Sixty-nine percent of Germans are in favor of a ban on tobacco advertising, according to a Xinhua News Agency story citing the results of a survey conducted by the German opinion research institute Forsa and published yesterday.
Out of 1,003 respondents, 27 percent were opposed to a ban on tobacco advertisements.
Banning alcohol advertising was supported by 58 percent of respondents and opposed by 36 percent.
Tobacco advertising has been banned from radio, television, newspapers and magazines since 2016.
But politicians from the governing conservative CDU/CSU alliance and those from its coalition partner, the Social Democratic Party, are planning to extend the ban.

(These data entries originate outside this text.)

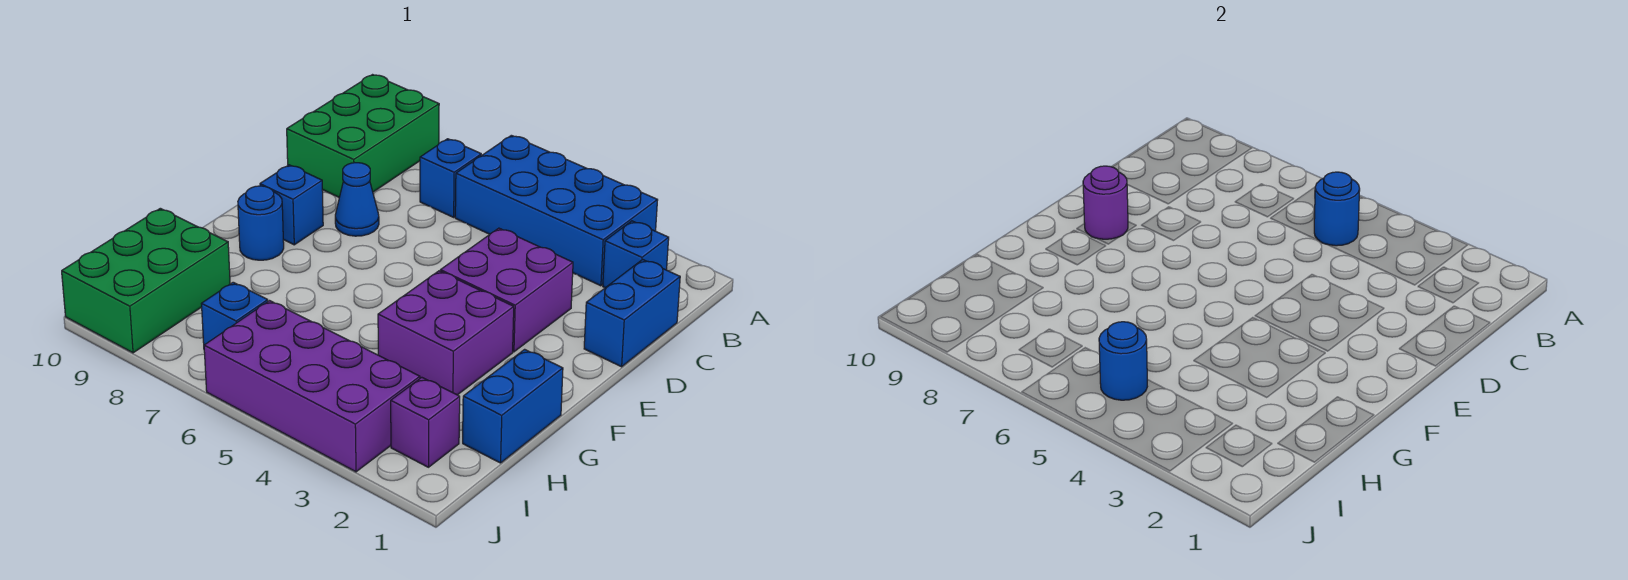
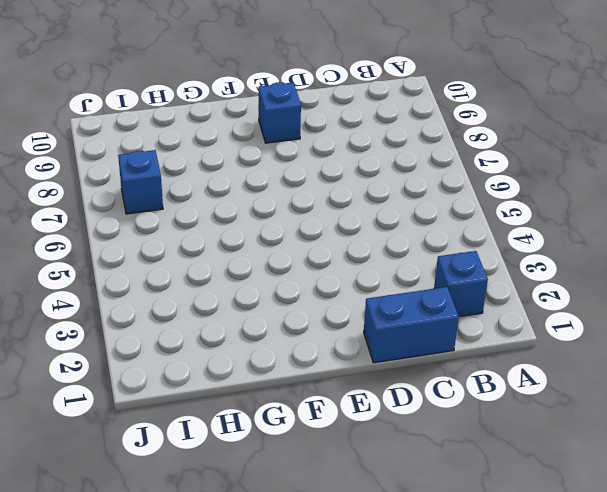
none -> blue brick A3:B6 level 1
none -> green brick A9:C10 level 1
none -> blue brick B7 level 1

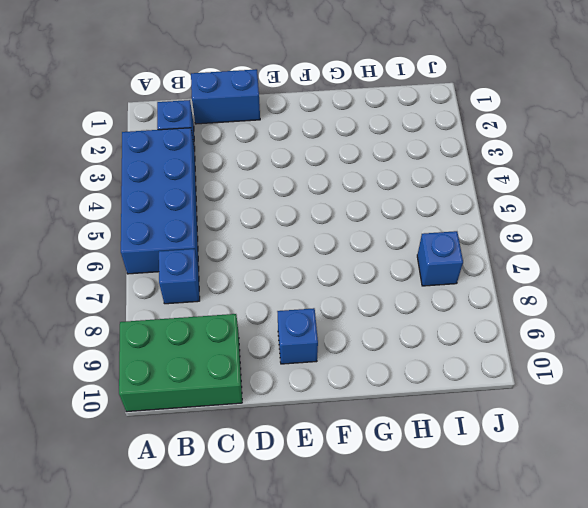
none -> purple brick D3:E4 level 1
none -> blue cone D8 level 1
none -> purple brick F3:G4 level 1

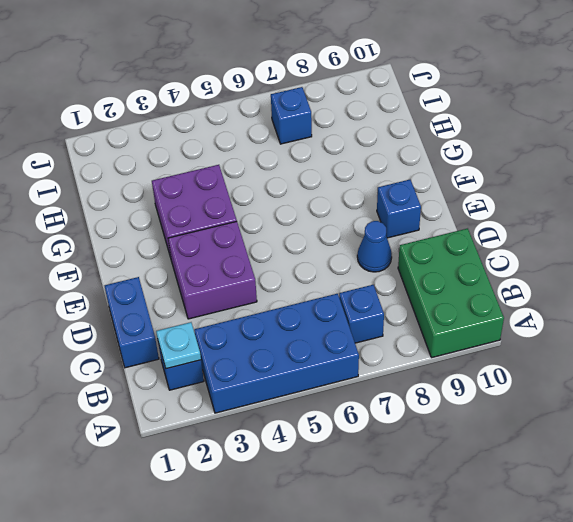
cyan plate B2 level 2 -> none
none -> blue round brick F9 level 1
none -> blue brick G1:H1 level 1
none -> green brick H9:J10 level 1

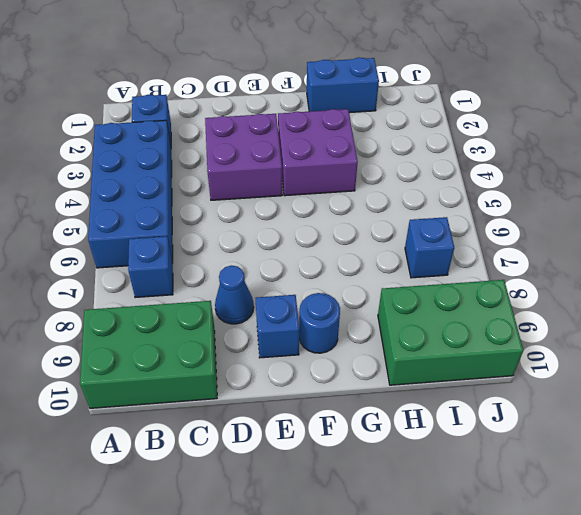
none -> blue brick C1:D1 level 1
none -> purple brick I2 level 1
none -> purple brick I3:J6 level 1

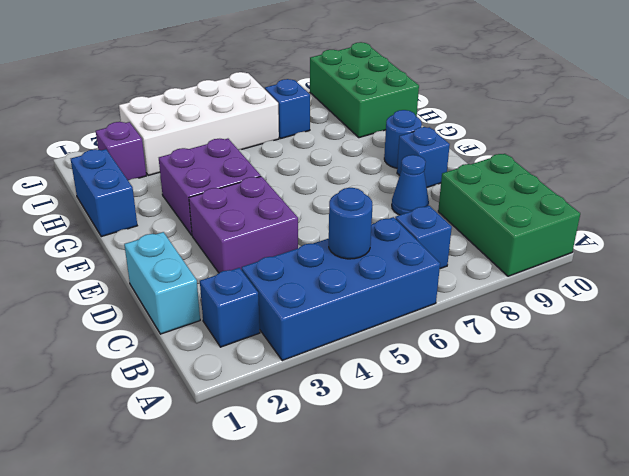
cyan brick C1:D1 level 1 -> blue brick C1:D1 level 1
white brick I3:J6 level 1 -> purple brick I3:J6 level 1
none -> purple round brick E9 level 2
none -> blue round brick I5 level 2

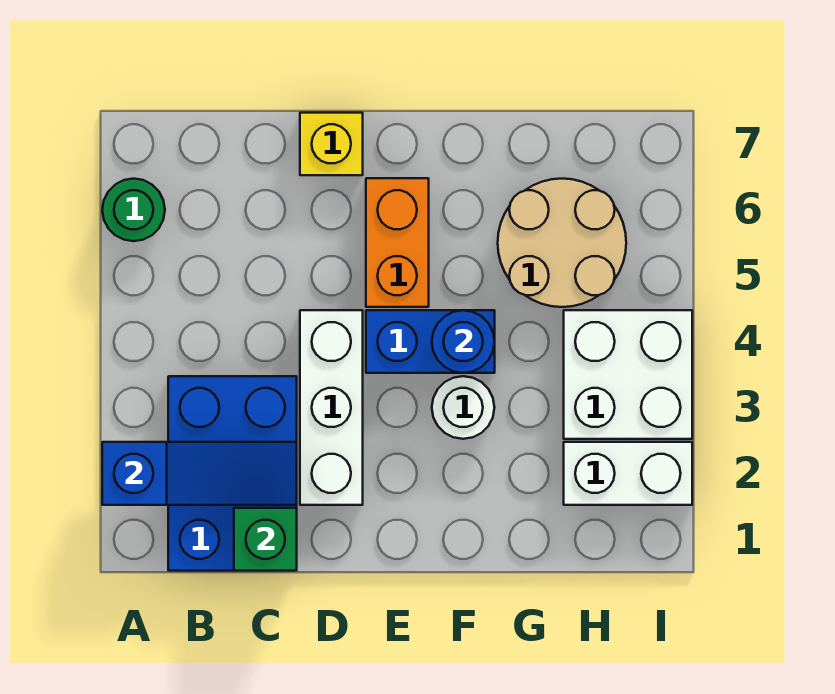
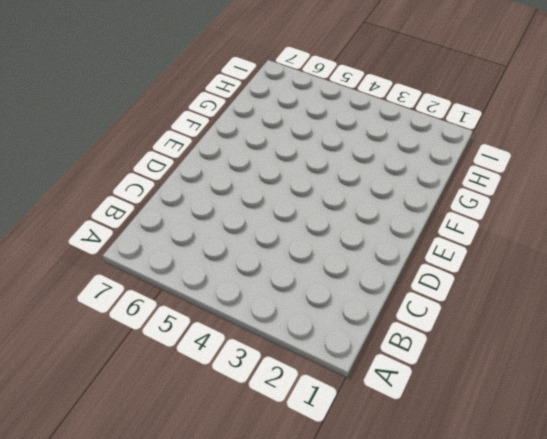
none -> green round brick A6 level 1
none -> blue brick B1:C3 level 1
none -> white brick D2:D4 level 1

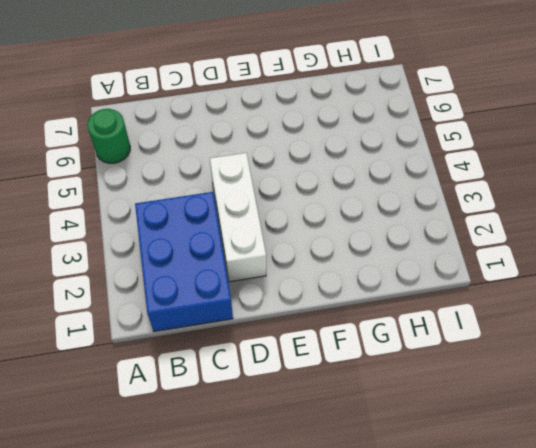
none -> yellow brick D7 level 1
none -> blue brick E4:F4 level 1
none -> orange brick E5:E6 level 1

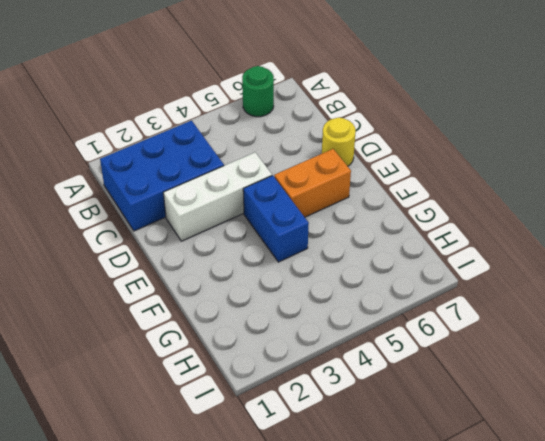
yellow round brick D7 level 1 -> yellow brick D7 level 1
none -> white round brick F3 level 1
none -> tan round brick G5:H6 level 1
none -> white brick H2:I2 level 1

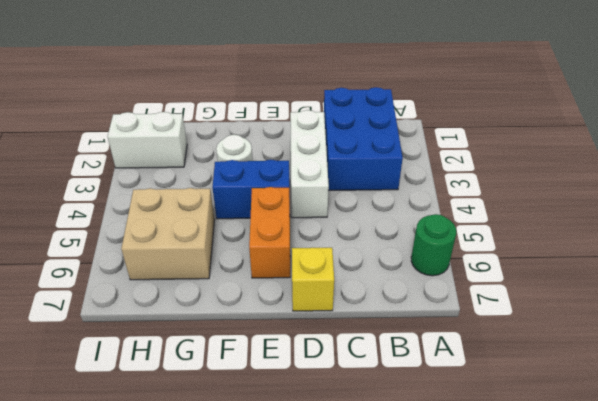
tan brick G5:H6 level 1 -> tan round brick G5:H6 level 1
none -> white brick H3:I4 level 1
none -> blue slope A2:C2 level 2 top A
none -> green brick C1 level 2

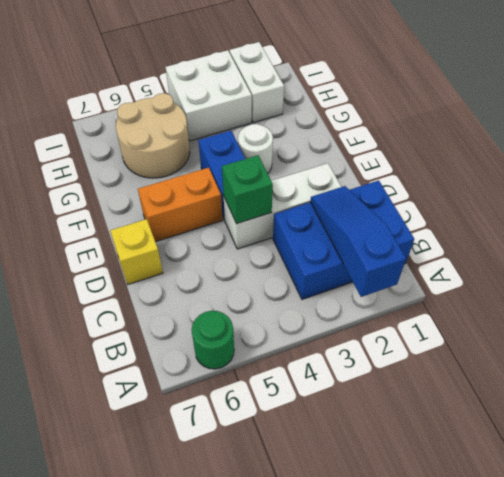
green brick D4 level 2 -> green brick C1 level 2
none -> blue round brick F4 level 2

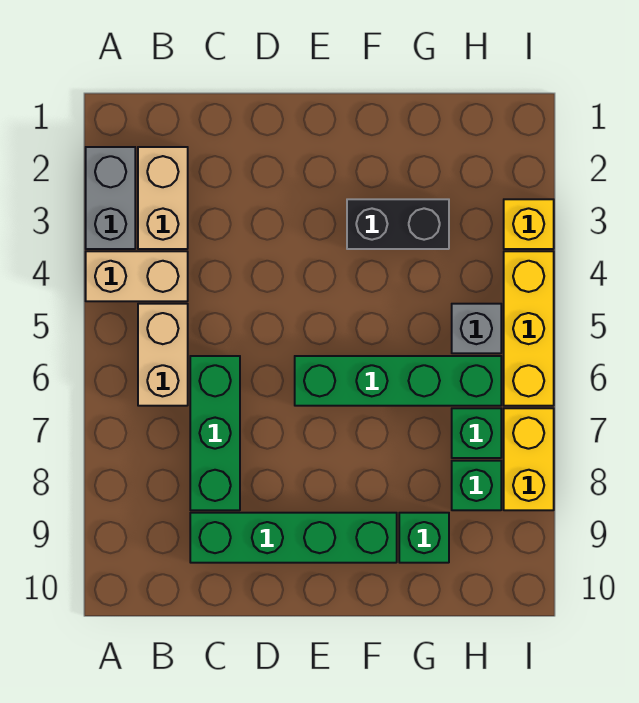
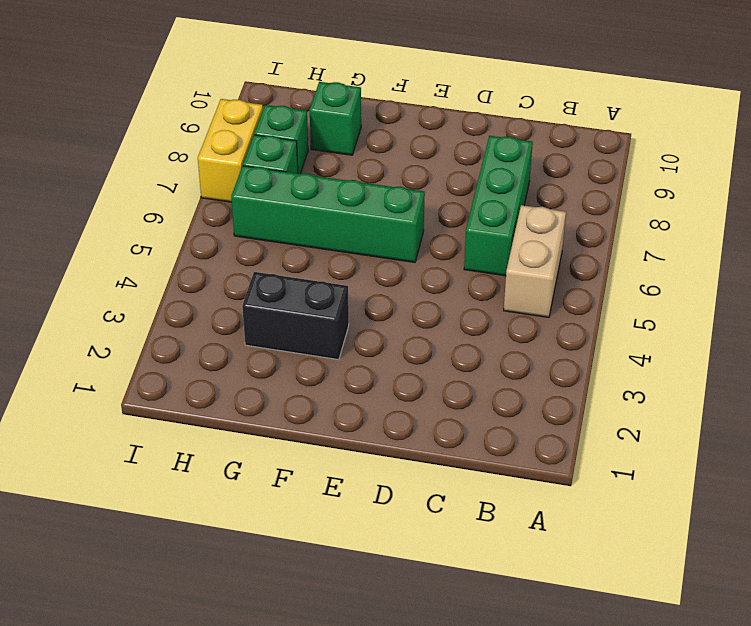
none -> grey brick A2:A3 level 1
none -> tan brick A4:B4 level 1
none -> tan brick B2:B3 level 1

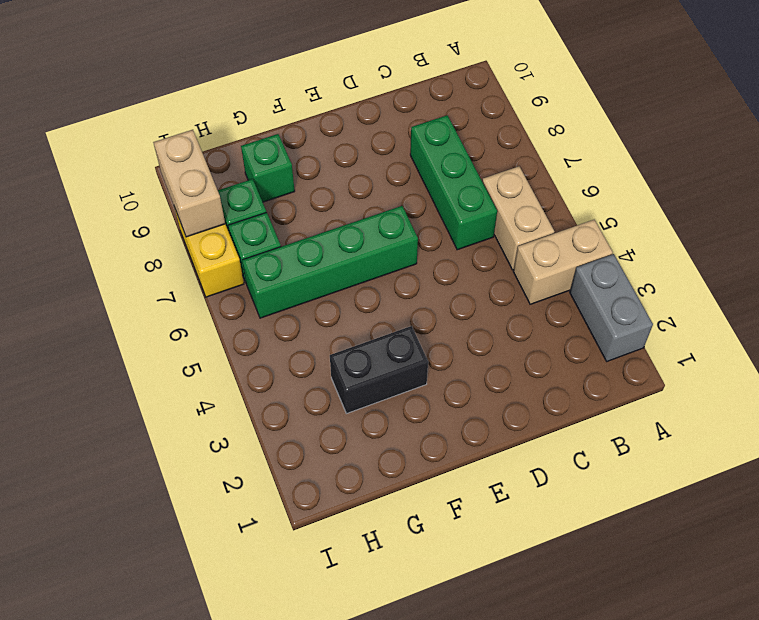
tan brick I8:I9 level 2 -> tan brick B2:B3 level 1
none -> green brick C9:F9 level 1
none -> grey brick H5 level 1
none -> yellow brick I3 level 1

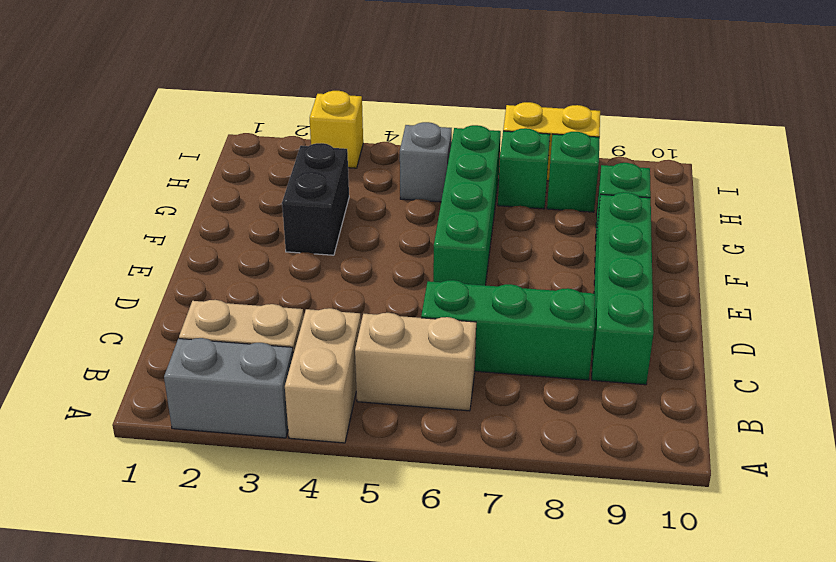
none -> yellow brick I4:I6 level 1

Opposition to banning tobacco advertisements has come from some German politicians and the tobacco industry.
Several politicians, such as former CDU/CSU parliamentary group leader Volker Kauder wants to limit the scope of the ban.
In November, the German Cigarette Association (DZV) argued that tobacco advertising would not ‘lead to more people starting smoking or fewer consumers give up smoking’.
But it warned that a ban on tobacco advertising would have a ‘significant signal effect and would cause domino effects’ in other sectors, such as alcohol, spirits or food. ‘Commercial communication for a legally manufactured and distributed product would be switched off’ for the first time in Germany, it added.
Official 2017 figures from the German Federal Statistical Office (Destatis) showed that 22.4 percent of German citizens smoked regularly or occasionally, while 77.6 percent had never smoked or had quit.